Howry and his merry band of writers/editors had a golden opportunity to step up to the plate and correct a inaccurate story--in the process giving some credibility to their media.

I guess Howry isn't capable of telling the truth about anything, sad, but no one cares and I doubt Howry cares much either. His role is to create revenue, not report true facts. If a lie or controversy grabs more attention, that's more readers and otentially more revenue--that's a good thing Joey.

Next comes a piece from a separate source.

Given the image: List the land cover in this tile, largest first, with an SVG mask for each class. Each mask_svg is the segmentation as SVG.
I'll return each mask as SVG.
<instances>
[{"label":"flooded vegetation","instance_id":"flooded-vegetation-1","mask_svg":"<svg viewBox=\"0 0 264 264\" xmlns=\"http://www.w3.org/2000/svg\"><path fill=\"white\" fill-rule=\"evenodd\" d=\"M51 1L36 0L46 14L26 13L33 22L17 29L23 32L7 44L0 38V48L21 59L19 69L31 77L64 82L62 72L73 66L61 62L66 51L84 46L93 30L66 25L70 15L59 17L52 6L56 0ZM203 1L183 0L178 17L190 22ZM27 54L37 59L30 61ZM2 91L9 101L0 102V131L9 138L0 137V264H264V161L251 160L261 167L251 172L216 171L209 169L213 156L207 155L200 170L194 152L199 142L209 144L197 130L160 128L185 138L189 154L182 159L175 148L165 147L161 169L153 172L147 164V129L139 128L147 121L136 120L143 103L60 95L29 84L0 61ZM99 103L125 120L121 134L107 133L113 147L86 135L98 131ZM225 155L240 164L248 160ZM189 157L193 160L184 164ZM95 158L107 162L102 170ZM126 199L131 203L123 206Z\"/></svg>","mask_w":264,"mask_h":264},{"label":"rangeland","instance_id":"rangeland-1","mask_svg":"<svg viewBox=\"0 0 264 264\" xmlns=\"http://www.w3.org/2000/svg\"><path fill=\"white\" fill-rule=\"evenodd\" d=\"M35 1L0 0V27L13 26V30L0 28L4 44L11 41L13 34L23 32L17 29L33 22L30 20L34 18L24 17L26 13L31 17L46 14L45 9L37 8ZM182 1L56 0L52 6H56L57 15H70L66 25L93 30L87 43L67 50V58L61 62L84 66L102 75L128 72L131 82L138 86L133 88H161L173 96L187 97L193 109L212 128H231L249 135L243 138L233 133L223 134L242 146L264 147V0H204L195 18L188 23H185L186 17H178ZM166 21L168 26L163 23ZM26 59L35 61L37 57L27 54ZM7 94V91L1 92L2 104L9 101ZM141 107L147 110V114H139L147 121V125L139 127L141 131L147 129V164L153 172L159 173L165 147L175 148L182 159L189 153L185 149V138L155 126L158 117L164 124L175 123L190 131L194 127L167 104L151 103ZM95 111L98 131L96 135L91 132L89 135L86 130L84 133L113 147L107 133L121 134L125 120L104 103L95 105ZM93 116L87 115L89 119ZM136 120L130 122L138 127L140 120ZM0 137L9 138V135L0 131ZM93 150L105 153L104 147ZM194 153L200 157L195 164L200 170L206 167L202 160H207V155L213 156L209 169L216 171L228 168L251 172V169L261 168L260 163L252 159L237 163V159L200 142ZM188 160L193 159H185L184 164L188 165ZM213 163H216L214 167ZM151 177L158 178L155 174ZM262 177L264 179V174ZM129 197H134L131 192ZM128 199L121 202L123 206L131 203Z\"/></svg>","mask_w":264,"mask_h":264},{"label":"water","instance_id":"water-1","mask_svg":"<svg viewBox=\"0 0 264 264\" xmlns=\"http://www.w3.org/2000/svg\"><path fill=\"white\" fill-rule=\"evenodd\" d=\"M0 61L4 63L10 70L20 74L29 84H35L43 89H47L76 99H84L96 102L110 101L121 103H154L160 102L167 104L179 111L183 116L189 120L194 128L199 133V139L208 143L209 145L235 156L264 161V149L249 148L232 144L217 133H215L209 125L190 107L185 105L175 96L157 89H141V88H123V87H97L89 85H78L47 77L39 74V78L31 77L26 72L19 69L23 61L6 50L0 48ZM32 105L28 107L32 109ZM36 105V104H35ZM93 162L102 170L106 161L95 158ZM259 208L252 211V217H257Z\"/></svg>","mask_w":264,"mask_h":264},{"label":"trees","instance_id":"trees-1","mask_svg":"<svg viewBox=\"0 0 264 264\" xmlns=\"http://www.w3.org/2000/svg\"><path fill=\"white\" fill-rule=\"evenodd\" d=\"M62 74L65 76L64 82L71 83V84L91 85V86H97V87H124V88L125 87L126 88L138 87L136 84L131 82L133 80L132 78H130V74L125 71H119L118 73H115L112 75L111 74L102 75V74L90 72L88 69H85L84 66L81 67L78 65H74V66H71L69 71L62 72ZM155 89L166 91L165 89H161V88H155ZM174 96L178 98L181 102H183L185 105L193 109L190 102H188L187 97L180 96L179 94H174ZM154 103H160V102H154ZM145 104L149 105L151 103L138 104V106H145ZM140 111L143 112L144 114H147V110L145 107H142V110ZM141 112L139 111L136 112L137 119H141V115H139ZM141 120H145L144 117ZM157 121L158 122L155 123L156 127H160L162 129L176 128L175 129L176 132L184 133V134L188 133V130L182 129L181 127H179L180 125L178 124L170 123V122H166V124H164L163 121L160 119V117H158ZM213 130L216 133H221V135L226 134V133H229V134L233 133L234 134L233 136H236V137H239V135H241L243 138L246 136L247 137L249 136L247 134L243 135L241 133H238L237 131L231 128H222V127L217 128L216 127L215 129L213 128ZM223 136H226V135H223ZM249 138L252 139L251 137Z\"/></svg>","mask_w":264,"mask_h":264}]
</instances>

I've been saying it for years; no one can trust the media to report the truth. They report what they believe will sell newspapers--and generate revenue. That's it.

Thank god for Patterico and you Mike for having the balls to expose the truth. Media giants like the Star, are unlikly to change but this event gives us all a better reason to read and participate in free media--where the truth isn't hidden. As for Howry (I prefer Howrey), what a pitiful excuse.

Posted by: Gene at December 12, 2007 08:37 AM

Mike,
After hitting the send button on my earlier comment it occured to me that this enire event might result in the star offering you an "oportunity." I wouldn't be surprised if Joe sees the future value here in convincing you to join the Star "family." Wouldnt that be something? Would ya?